The pro-life movement can be comforted to know that come this January there will be a record number of women representing them in Congress.
An historic 21 women who define themselves as pro-life will be serving in the 114th Congress, beating the previous high of 18. Marjorie Dannenfelser, the president of the pro-life Susan B. Anthony List, said that in 1992, when she started the SBA List, there were only two pro-life women in Congress. What a difference a few elections make.
The four new pro-life women joining the House of Representatives include Elise Stefanik (R-NY), Mia Love (R-UT), Barbara Comstock (R-VA) and Mimi Walters (R-CA). As for the Senate, it will gain pro-life fighter Joni Ernst (R-Iowa).
This new pro-life representation bodes well for legislation like the Pain Capable Unborn Child Protection Act, a bill which would ban abortions after the fifth month of pregnancy. Senate Minority Leader Mitch McConnell has committed to introduce it for a vote once he becomes majority leader.

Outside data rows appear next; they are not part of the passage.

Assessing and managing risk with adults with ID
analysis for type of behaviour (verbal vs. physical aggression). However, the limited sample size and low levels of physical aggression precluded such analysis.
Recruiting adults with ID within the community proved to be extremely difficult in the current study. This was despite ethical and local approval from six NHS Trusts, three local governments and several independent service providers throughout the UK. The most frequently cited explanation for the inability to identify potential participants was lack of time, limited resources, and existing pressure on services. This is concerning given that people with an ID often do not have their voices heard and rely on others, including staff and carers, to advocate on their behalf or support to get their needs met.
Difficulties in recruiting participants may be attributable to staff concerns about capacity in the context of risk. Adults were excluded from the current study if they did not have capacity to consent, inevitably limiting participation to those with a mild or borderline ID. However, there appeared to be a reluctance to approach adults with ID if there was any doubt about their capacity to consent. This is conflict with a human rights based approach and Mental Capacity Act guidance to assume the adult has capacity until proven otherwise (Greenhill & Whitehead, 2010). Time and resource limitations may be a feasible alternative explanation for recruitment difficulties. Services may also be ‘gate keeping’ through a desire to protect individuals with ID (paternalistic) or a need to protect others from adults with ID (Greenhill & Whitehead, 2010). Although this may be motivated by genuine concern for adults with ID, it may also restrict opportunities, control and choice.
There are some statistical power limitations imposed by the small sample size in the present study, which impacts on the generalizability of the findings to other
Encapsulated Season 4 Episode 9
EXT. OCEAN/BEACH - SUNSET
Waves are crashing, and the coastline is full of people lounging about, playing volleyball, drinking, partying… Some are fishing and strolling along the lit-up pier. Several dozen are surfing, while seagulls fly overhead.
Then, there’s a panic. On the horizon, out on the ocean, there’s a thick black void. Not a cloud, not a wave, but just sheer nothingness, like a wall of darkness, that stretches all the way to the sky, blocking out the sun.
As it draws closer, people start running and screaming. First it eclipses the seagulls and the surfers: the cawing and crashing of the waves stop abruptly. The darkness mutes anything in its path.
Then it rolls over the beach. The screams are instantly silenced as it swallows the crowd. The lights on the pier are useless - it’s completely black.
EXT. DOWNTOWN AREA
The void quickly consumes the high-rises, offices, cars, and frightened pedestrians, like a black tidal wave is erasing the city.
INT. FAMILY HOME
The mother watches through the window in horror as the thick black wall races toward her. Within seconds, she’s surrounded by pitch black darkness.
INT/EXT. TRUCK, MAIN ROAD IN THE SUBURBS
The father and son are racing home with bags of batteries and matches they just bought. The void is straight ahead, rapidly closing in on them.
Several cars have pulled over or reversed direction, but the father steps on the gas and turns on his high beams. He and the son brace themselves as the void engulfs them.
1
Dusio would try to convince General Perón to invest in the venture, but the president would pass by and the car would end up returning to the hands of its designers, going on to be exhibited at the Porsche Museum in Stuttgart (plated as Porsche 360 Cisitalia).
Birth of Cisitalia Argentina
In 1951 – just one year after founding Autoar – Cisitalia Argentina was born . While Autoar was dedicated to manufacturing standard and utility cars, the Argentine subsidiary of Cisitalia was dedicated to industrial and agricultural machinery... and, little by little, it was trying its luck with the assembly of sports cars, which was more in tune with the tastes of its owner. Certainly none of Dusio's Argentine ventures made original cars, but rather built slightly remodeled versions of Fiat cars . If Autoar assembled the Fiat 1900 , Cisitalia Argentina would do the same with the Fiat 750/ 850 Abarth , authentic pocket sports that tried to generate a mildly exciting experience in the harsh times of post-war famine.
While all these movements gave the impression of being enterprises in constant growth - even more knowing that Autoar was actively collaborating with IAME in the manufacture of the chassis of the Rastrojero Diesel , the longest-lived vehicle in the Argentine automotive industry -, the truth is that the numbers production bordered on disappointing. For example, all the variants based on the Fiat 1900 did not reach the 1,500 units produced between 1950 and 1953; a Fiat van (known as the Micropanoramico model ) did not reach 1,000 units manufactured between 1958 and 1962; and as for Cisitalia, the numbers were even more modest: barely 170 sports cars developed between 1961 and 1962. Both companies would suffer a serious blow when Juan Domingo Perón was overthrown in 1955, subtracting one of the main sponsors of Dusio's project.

The influx of pro-lifers in Congress parallels the country’s shift on abortion. In May 2012, a record low of Americans (47 percent) defined themselves as “pro-choice” and millennials have been referred to as the pro-life generation, especially considering their passion at this year's March for Life in Washington, DC. One reason for this may be advances in technology, such as ultrasound machines, which allows us to peek into the womb and witness an unborn baby’s growth.
Watch Dannenfelser explain how voters rejected the idea that abortion is the "great liberator of women:"
It’s that simple: The more pro-life leaders we elect, the more babies we save.